I'm trying to create a Python script for feature selection using PyGAD
My code is shown below, nonetheless, it is returning that all the features are the best subset. How can I be sure it is correct?
import pygad
import numpy
from sklearn.model_selection import train_test_split, cross_val_score
from src.learner_params import target_column, model_features
from sklearn.datasets import load_breast_cancer
from lightgbm import LGBMClassifier as lgbm
from sklearn.metrics import roc_auc_score
bc = load_breast_cancer()
bst = lgbm(random_state = 42,n_estimators=1, max_depth=2)
function_inputs = bc.feature_names
X, y = bc.data,bc.target
X = pd.DataFrame(X, columns=bc.feature_names)
X_train, X_test, y_train, y_test = train_test_split(X,
y,
random_state=42)
def fitness_func(ga_instance, solution, solution_idx):
mask = np.where(solution ==1, True, False)
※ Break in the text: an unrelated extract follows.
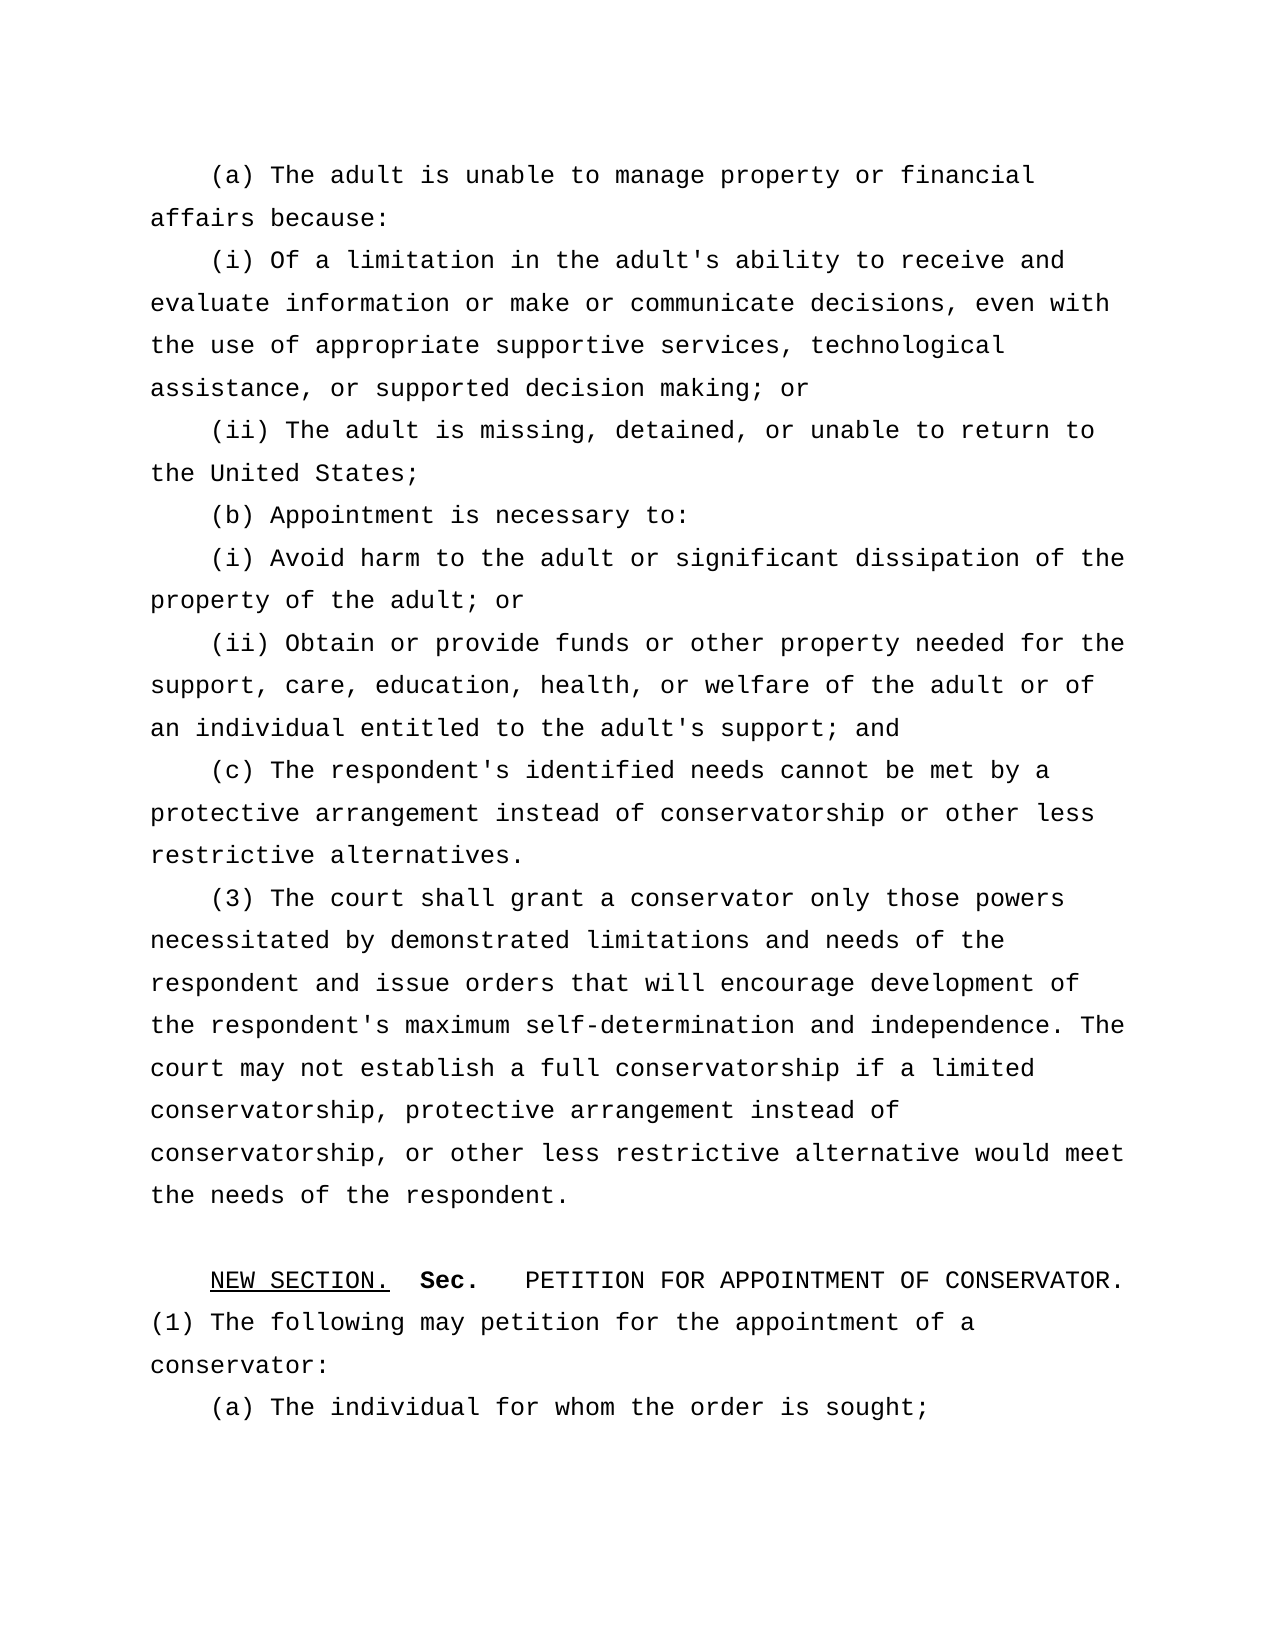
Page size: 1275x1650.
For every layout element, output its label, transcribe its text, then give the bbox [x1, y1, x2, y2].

selected_features = np.array(bc.feature_names)[mask]
X_tmp = X_train.loc[:,selected_features]
score = cross_val_score(bst, X_tmp, y_train, scoring="roc_auc", cv = 2).mean()
fitness = score
return fitness
m = len(bc.feature_names)
fitness_function = fitness_func
gene_space = np.full(m,1)
num_generations = 100
num_parents_mating = 4
sol_per_pop = 8
num_genes = m
init_range_low = -2
init_range_high = 5
parent_selection_type = "sss"
keep_parents = 2
crossover_type = "single_point"
mutation_type = "random"
mutation_percent_genes = 100
ga_instance = pygad.GA(gene_space=gene_space,
num_generations=num_generations,
num_parents_mating=num_parents_mating,
fitness_func=fitness_function,
sol_per_pop=sol_per_pop,
num_genes=num_genes,
keep_parents=keep_parents,
crossover_type=crossover_type,
mutation_type=mutation_type,
mutation_percent_genes=mutation_percent_genes)
ga_instance.run()
solution, solution_fitness, solution_idx = ga_instance.best_solution()
print("Parameters of the best solution : {solution}".format(solution=solution))
print("Fitness value of the best solution = {solution_fitness}".format(solution_fitness=solution_fitness))
I have found the solution.
The thing I added was a random initialisation of the subset of features. After evaluating the model with the subset and comparing it with the model trained on the complete set of features, we even observed an increase in performance.